A second dimension of our work is concerned with the preservation of the 'functional aspects oriented design style' from the modelling phase to the exploitation phase. This way gives several advantages: re-usability at the modelling phase leads to re-usability at the production phase, designers can trace the design work in the exploitation of the application. So our work can be a contribution to a seamless integration of modelling tools and component based platforms like OpenCCM or EJB.
We identify some structural patterns which allow to target functional decomposition onto component platforms. In [3], we present a composition-oriented approach grounded on the splitting of entities according to views requirements. Two original design patterns are formulated and capture the main issues of the approach. The first one is concerned with the management of the split component and its conceptual identity. The second one offers a solution for relationships among such components. These patterns improve evolution and traceability of views and can be applied to different technological platforms. An experimentation in the Fractal component model is presented in [1] which allows to envision the usage of Fractal controllers to manage split components. In [6] we focus on the reuse of functional aspects or views at the implementation level using adaptation techniques. The reuse of views is ensured by applying the adapter pattern [11]. We show how to compose the views pattern and the adaptation one. The result provides an implementation of reusable functional aspects that can be composed at the exploitation stage.
At a practical stage, all this work is gradually integrated in Case Tools (Objecteering, Eclipse Plugin), as functional aspect oriented modelling and design facilities to support model driven processes.
Implementation of the UML profile for Corba Component Model.
This software enables to design a UML model corresponding to the
standardized UML profile for CCM. It both checks
the validity of the model and generates IDL description. This software
is available as a UML Objecteering module at the following address :
http://www.lifl.fr/jacquard/software/Profil-UML-CCM/index.html.

- Given entries -
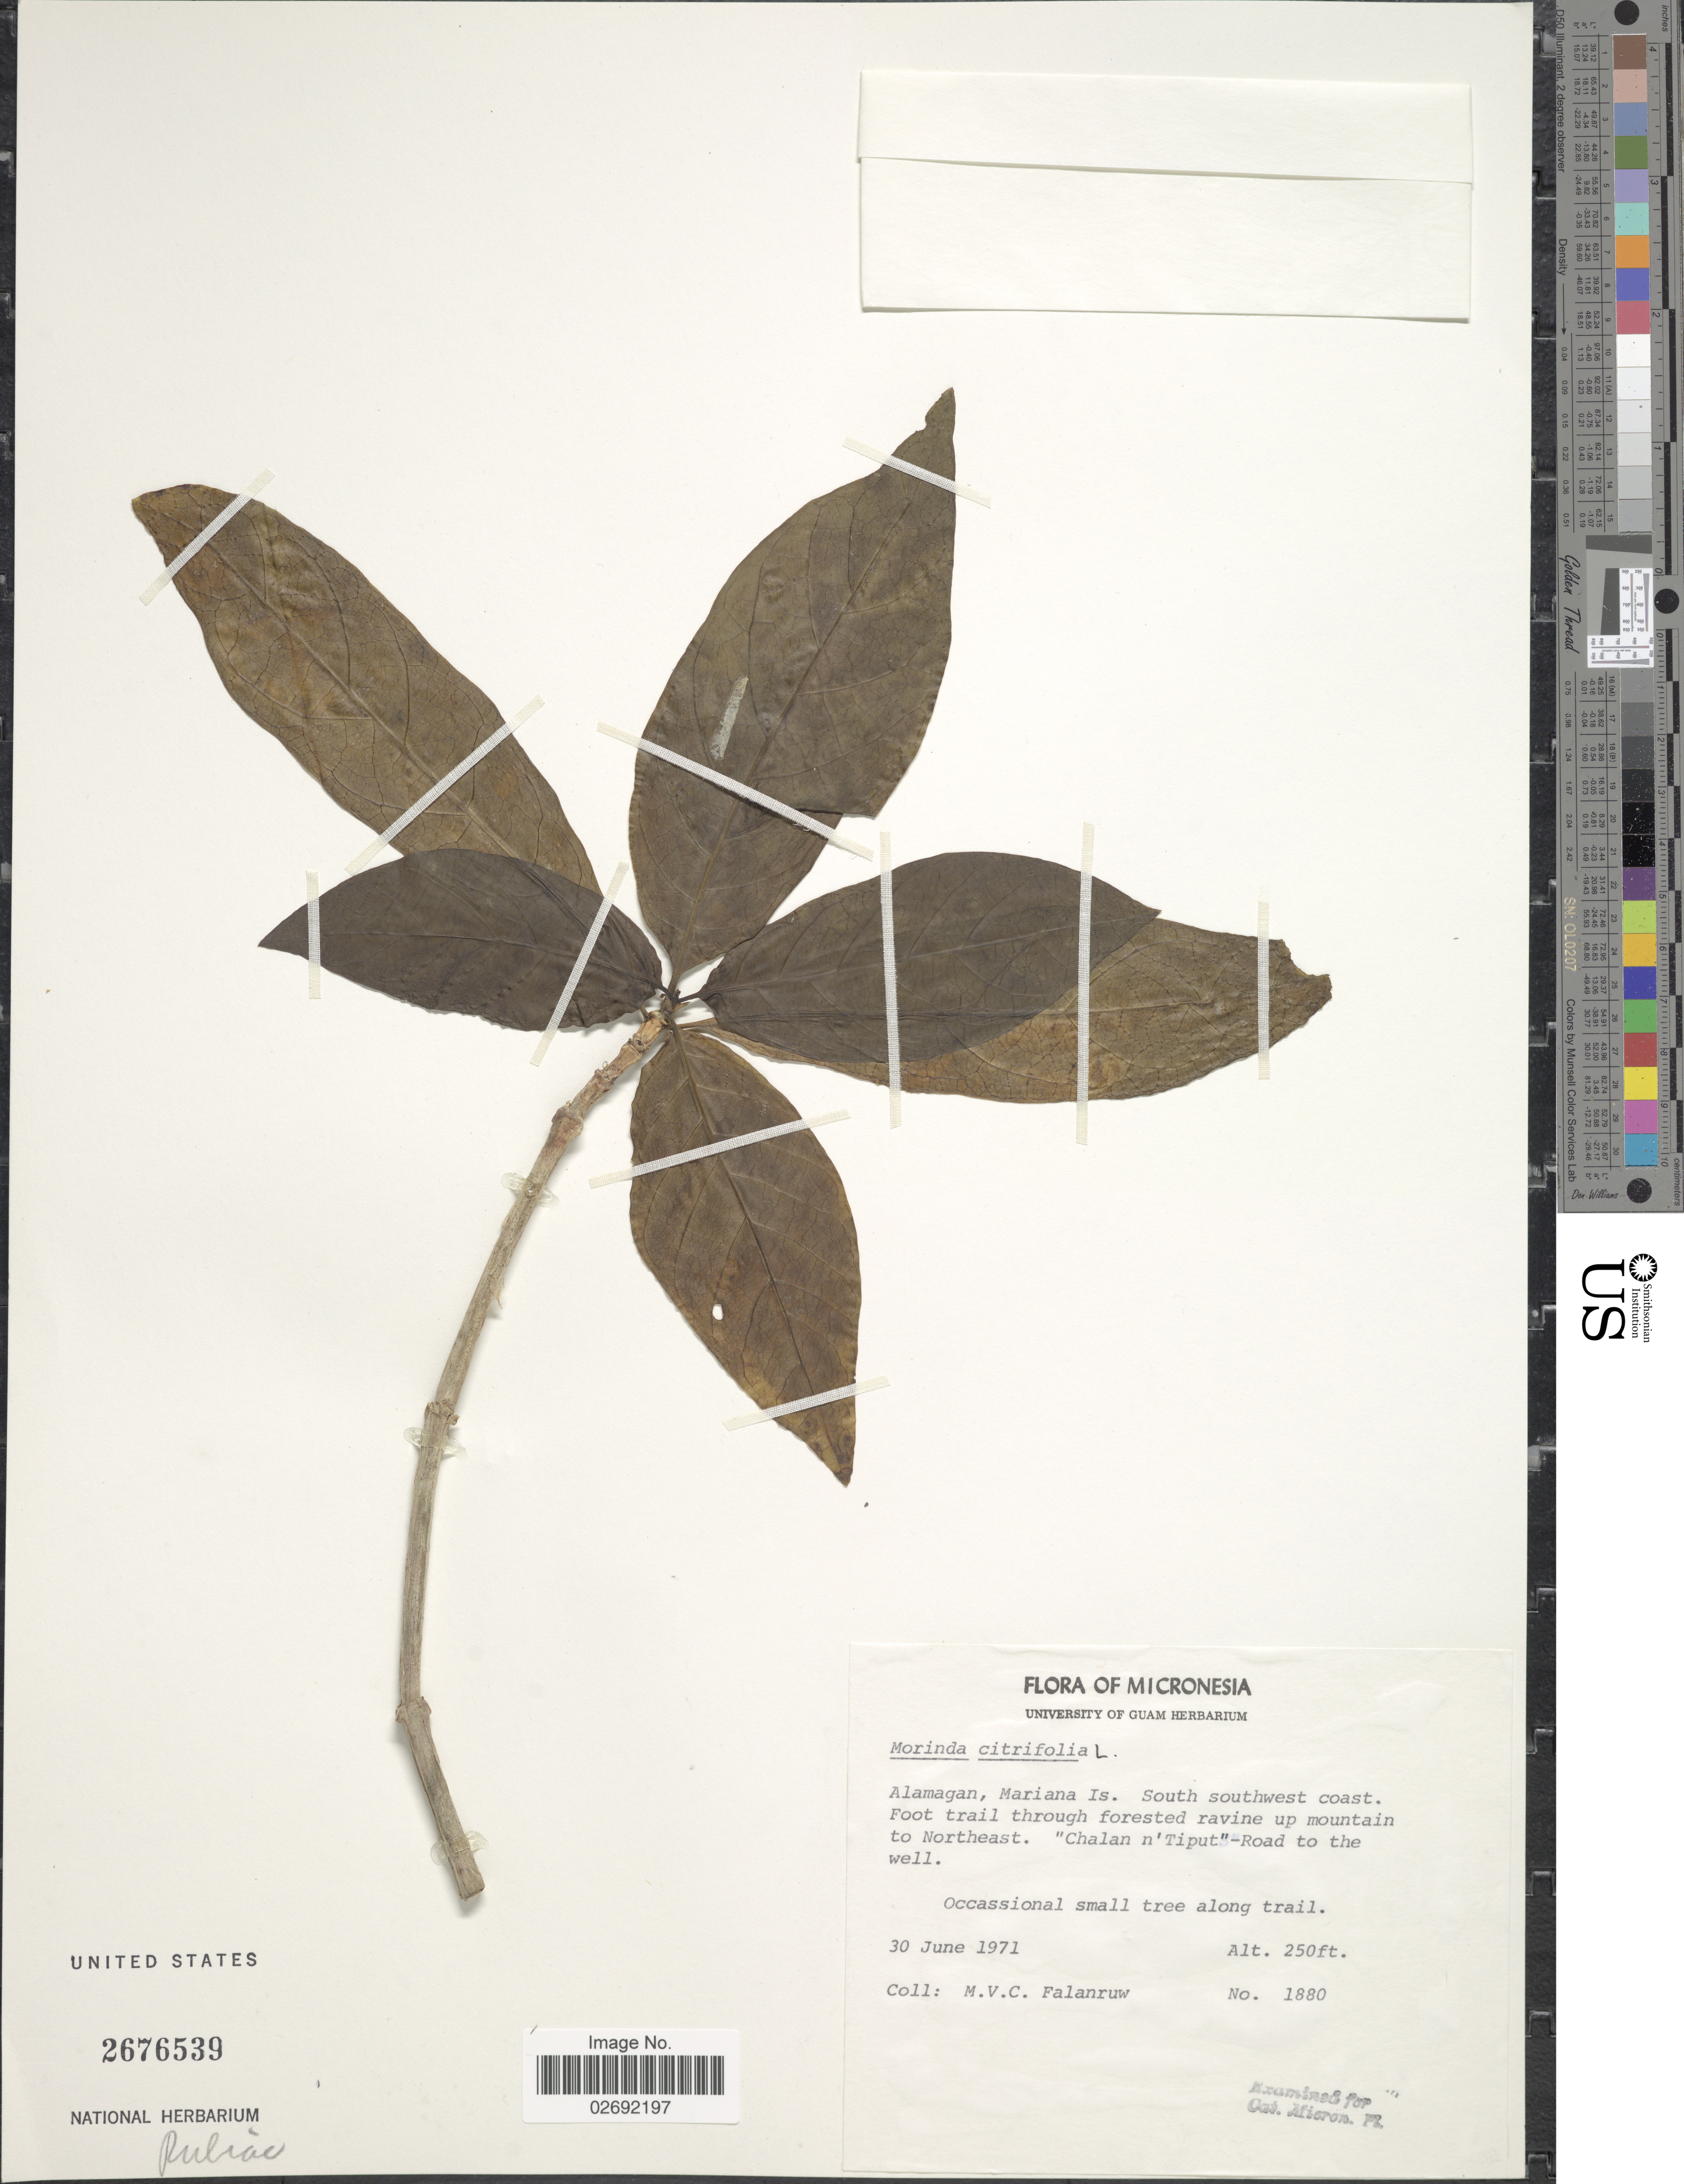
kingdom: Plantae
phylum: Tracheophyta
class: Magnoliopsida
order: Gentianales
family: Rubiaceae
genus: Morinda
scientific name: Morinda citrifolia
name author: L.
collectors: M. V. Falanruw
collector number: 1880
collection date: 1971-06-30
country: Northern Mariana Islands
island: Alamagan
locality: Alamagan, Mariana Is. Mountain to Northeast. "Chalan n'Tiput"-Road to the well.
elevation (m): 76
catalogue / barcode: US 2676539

- What is asked -
**a)** Say whether each statement agrees with the report on component-based design, answering yes or no and quoting the words of the report that decide it: (i) Reuse of views is ensured through the adapter pattern. (ii) The software generates Java code from the model. (iii) The experimentation in the Fractal component model is presented in [6].
**b)** In the report on component-based design, rename "software" to "tool" and write out the part from "Implementation of the" to "http://www.lifl.fr/jacquard/software/Profil-UML-CCM/index.html." with that change.
**c)** Carry the report on component-based design further, starting after its last sentence.
The records come from a different source than the report.

- In response -
**a)**
(i) Yes: "The reuse of views is ensured by applying the adapter pattern [11]."
(ii) No: "It both checks the validity of the model and generates IDL description."
(iii) No: "An experimentation in the Fractal component model is presented in [1]"

**b)**
Implementation of the UML profile for Corba Component Model.
This tool enables to design a UML model corresponding to the
standardized UML profile for CCM. It both checks
the validity of the model and generates IDL description. This tool
is available as a UML Objecteering module at the following address :
http://www.lifl.fr/jacquard/tool/Profil-UML-CCM/index.html.

**c)**
Eclipse Modeling Framework, OCL support
This project extends the Eclipse Modeling Framework (EMF) with an OCL
support. EMF is a set of development tools that provides a metamodeling approach for
the Eclipse environment based on Essential MOF. It enables to define metamodels and generate
Java implementation of theses metamodels which both support the creation and manipulation
of model instances. The proposed extension gives the abilities to attach OCL constraints (pre/postcondition, invariant) to any metamodel defined with EMF, to verify their coherence and to translate these contraints into Java code for evaluating them on instance models. Thanks to the OCL capabilities, developpers exploiting EMF can specify their models and metamodels in a more precise and coherent way.
This software is available as an Eclipse plugin at the following address :
http://www.enic.fr/people/Vanwormhoudt/siteEMFOCL/index.html.
UML Case Tool, Parameterized Model Application, Targeting Strategies
Cocoa Modeler is a modeling tool based on the Eclipse Modeling Framework and the UML2 Eclipse plugin.
It adds a graphical representation and allows defining generic models
as UML2 template packages. It provides the functionality of composing these generic models and applying them in order to build a complete system.
This work in progress includes different code generation strategies.
Cocoa Modeler is available at the following address :
http://www.lifl.fr/~ mullera/cocoamodeler.
We focus on how to define model driven engineering construction processes with such parameterized models. This needs to express complex compositions of parameterized models which must be applied in a coherent way. Such building processes raise open issues: Is the result influenced by the application order ? Can we compose independent parameterized models ? Is it possible to define composition chains and find equivalent ones that express the same resulting model ?
To support such processes, we introduce an operator (apply) to express the application of a template to an existing model [18]. This operator allows to specify how to obtain a model from an existing one by the application and composition of generic ones. It also allows the combination of generic models in order to design richer ones. Thanks to this operator, sequences of applications can be expressed in a coherent way. Alternative composition sequences of parameterized models can be elaborated to build the same system model.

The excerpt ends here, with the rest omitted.